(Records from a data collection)
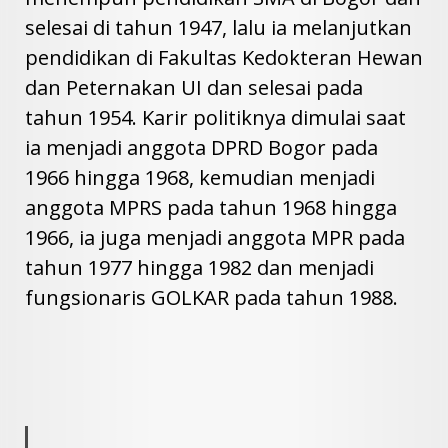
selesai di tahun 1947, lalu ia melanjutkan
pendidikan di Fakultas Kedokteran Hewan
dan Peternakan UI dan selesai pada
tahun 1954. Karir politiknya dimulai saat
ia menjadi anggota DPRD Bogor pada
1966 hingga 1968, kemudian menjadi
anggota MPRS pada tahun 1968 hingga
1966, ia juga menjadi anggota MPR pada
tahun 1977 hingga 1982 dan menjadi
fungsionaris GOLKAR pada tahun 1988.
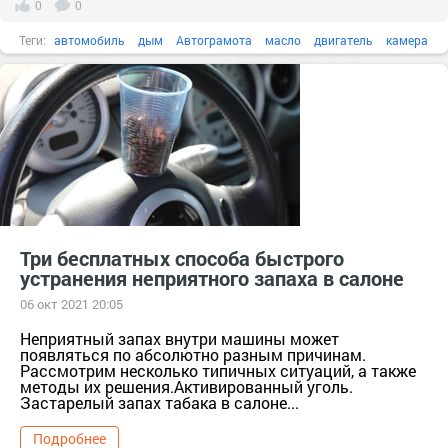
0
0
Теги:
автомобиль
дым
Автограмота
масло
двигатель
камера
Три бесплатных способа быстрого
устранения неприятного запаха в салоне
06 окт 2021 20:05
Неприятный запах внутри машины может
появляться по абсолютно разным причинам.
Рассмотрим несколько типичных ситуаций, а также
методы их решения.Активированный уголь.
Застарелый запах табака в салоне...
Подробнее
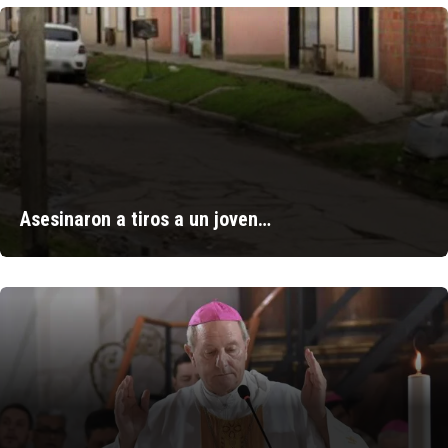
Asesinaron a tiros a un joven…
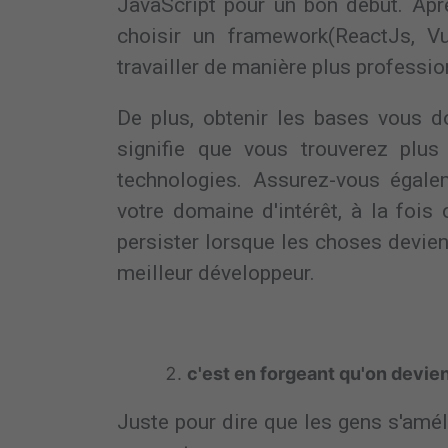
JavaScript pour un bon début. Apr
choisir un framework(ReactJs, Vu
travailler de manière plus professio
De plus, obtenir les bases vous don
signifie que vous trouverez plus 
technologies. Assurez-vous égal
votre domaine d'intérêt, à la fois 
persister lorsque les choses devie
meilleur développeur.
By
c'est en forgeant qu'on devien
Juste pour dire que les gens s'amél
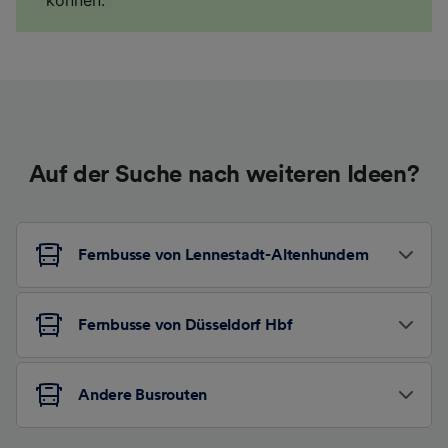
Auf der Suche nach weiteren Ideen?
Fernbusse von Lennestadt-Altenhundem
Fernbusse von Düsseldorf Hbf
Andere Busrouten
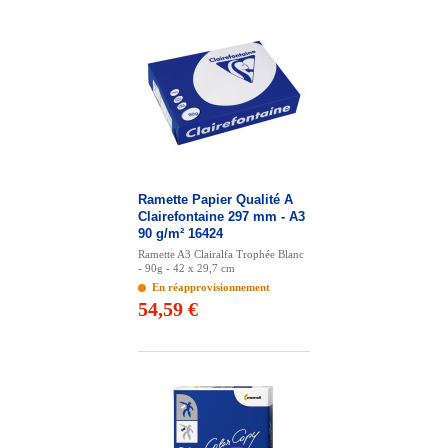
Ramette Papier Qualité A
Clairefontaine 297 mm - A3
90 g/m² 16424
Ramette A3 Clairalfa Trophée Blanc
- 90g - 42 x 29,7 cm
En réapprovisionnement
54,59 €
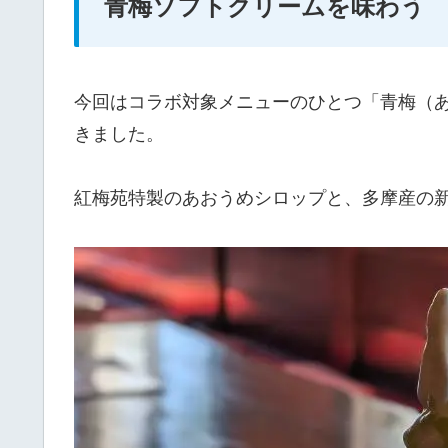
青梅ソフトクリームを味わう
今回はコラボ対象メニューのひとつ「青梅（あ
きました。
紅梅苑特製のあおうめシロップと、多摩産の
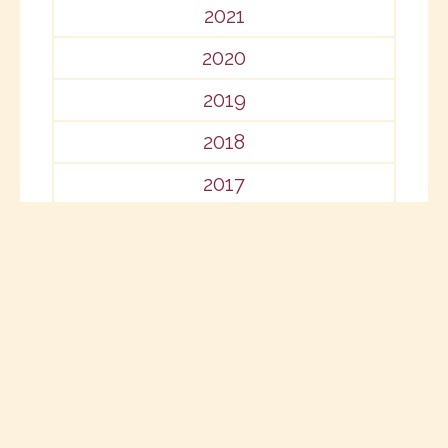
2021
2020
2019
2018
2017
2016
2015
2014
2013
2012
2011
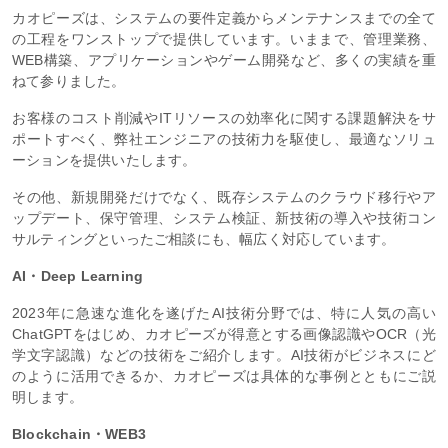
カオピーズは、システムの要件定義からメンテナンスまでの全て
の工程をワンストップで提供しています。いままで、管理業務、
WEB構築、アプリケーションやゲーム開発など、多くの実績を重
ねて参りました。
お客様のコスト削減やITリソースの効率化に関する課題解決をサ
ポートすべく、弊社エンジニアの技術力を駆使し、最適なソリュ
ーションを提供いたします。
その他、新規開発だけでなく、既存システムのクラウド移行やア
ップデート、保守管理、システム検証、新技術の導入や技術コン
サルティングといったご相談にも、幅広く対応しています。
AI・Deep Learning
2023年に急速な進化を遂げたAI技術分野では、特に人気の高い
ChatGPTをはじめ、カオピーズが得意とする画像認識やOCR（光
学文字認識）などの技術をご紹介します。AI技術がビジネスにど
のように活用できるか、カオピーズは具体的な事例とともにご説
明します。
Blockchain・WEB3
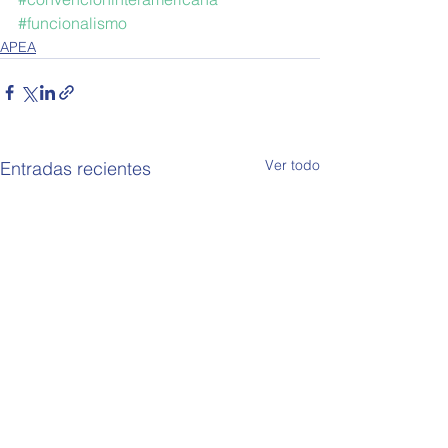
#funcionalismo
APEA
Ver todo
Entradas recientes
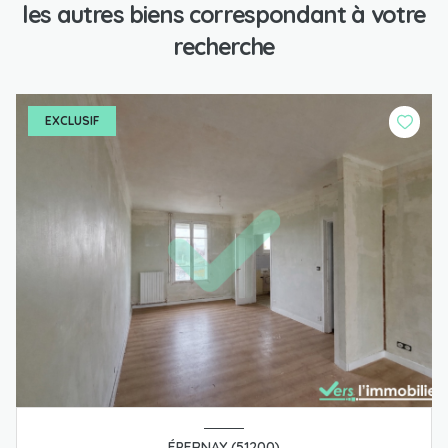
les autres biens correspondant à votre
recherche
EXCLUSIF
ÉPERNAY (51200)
==
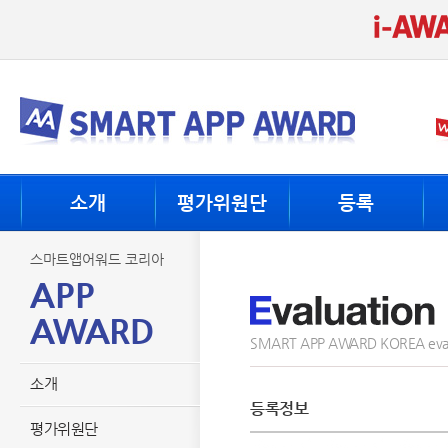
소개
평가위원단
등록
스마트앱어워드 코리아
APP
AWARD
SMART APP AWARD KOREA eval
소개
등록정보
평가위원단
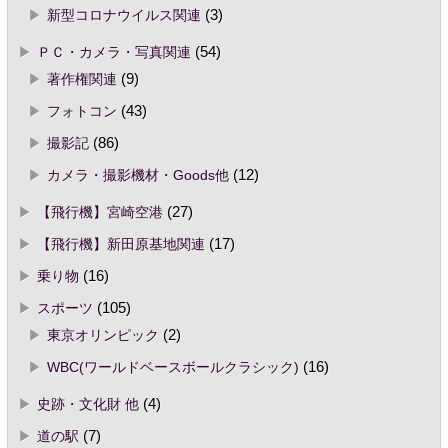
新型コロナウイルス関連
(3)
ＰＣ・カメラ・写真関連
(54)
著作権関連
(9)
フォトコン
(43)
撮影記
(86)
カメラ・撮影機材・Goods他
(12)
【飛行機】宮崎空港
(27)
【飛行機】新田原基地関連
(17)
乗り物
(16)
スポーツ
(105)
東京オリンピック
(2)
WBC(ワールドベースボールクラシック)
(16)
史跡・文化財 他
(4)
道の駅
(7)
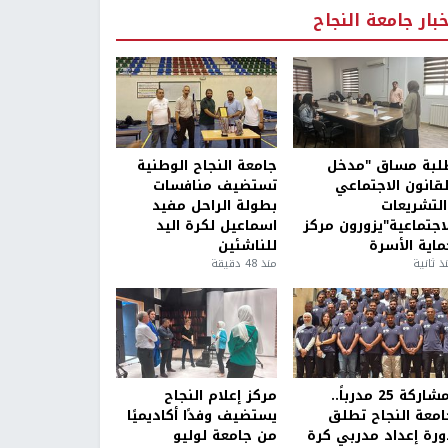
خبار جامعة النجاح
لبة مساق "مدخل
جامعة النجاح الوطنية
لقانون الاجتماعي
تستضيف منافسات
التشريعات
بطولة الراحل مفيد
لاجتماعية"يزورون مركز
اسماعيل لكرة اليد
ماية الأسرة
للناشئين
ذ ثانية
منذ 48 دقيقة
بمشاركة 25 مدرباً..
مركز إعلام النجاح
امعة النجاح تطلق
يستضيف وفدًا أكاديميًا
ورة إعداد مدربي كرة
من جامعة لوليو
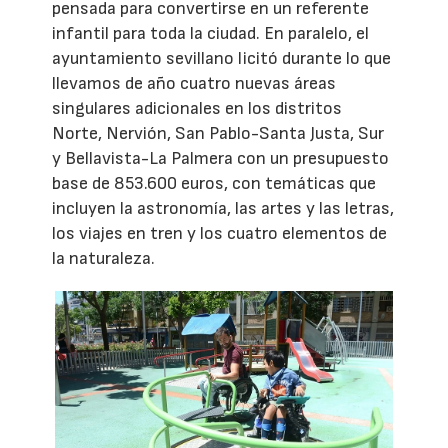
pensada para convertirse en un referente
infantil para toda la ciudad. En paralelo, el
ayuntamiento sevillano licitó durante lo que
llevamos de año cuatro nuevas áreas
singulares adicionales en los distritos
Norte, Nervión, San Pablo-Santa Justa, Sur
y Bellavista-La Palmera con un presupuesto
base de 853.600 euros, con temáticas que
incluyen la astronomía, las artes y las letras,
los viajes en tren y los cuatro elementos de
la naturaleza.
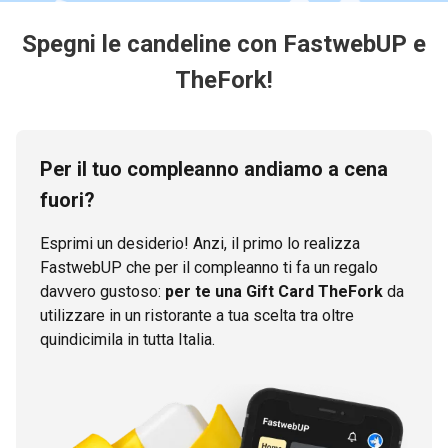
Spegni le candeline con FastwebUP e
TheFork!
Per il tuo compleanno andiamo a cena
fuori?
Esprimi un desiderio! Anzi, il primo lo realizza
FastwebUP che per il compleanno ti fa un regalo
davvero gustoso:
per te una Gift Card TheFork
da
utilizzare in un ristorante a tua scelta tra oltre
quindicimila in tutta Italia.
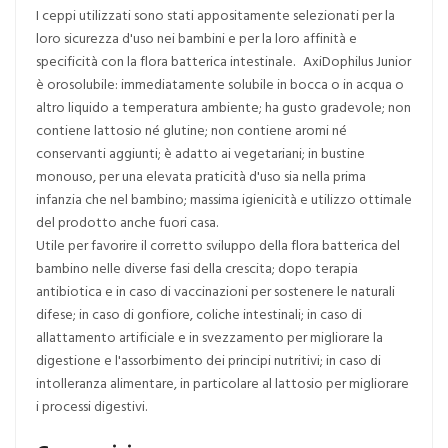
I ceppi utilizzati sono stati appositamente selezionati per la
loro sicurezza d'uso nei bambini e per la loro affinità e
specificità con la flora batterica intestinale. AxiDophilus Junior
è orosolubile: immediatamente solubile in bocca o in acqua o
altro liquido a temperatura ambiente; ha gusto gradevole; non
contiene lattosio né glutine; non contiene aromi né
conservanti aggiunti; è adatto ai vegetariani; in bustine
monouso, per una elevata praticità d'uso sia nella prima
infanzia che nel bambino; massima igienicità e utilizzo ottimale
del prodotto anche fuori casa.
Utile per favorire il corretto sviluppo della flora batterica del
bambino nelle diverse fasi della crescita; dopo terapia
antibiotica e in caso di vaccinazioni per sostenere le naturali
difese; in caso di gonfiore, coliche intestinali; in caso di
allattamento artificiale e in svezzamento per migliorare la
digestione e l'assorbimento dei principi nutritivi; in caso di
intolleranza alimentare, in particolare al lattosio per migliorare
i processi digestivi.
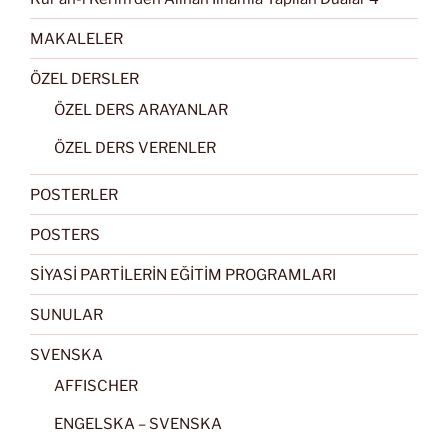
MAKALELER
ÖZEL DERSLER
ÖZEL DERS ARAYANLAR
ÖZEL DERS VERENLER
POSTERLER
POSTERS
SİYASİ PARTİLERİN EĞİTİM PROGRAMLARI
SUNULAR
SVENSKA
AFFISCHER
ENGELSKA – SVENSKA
---
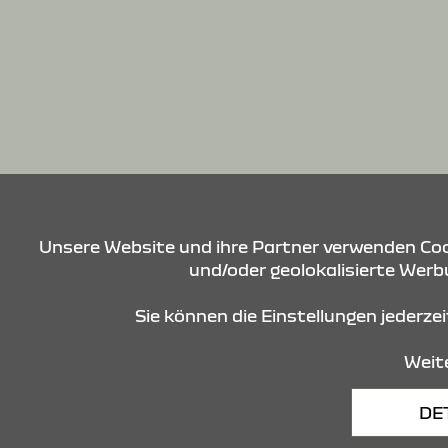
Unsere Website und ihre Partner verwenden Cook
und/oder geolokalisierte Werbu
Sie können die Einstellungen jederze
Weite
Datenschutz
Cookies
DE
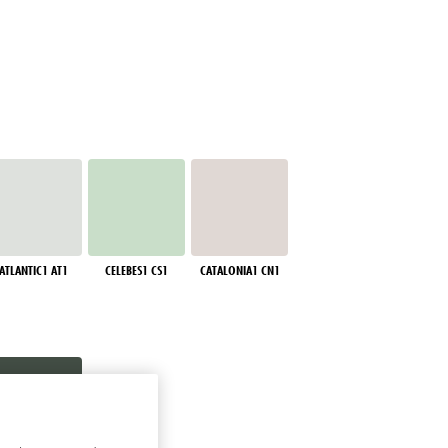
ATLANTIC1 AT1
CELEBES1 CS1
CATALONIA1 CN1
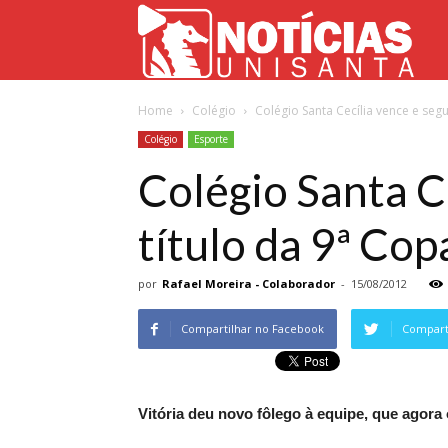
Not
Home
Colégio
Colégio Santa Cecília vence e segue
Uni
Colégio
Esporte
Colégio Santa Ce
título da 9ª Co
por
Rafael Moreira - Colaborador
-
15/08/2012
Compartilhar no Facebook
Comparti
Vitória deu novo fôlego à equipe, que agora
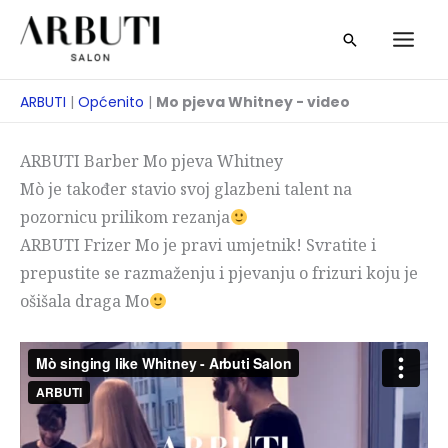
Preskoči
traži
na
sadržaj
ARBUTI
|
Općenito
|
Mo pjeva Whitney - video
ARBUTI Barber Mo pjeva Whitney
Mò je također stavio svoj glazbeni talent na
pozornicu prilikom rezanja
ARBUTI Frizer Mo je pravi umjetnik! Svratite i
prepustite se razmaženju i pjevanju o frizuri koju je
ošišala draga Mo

» **JOB**:
While skipping the pictures, transcribe the data above from the line showing "selesai di tahun 1947, lalu ia melanjutkan" through the line showing "Неприятный запах внутри машины может", exactly and with both ends.

» **ANSWER TO THIS PROBLEM**:
selesai di tahun 1947, lalu ia melanjutkan
pendidikan di Fakultas Kedokteran Hewan
dan Peternakan UI dan selesai pada
tahun 1954. Karir politiknya dimulai saat
ia menjadi anggota DPRD Bogor pada
1966 hingga 1968, kemudian menjadi
anggota MPRS pada tahun 1968 hingga
1966, ia juga menjadi anggota MPR pada
tahun 1977 hingga 1982 dan menjadi
fungsionaris GOLKAR pada tahun 1988.
0
0
Теги:
автомобиль
дым
Автограмота
масло
двигатель
камера
Три бесплатных способа быстрого
устранения неприятного запаха в салоне
06 окт 2021 20:05
Неприятный запах внутри машины может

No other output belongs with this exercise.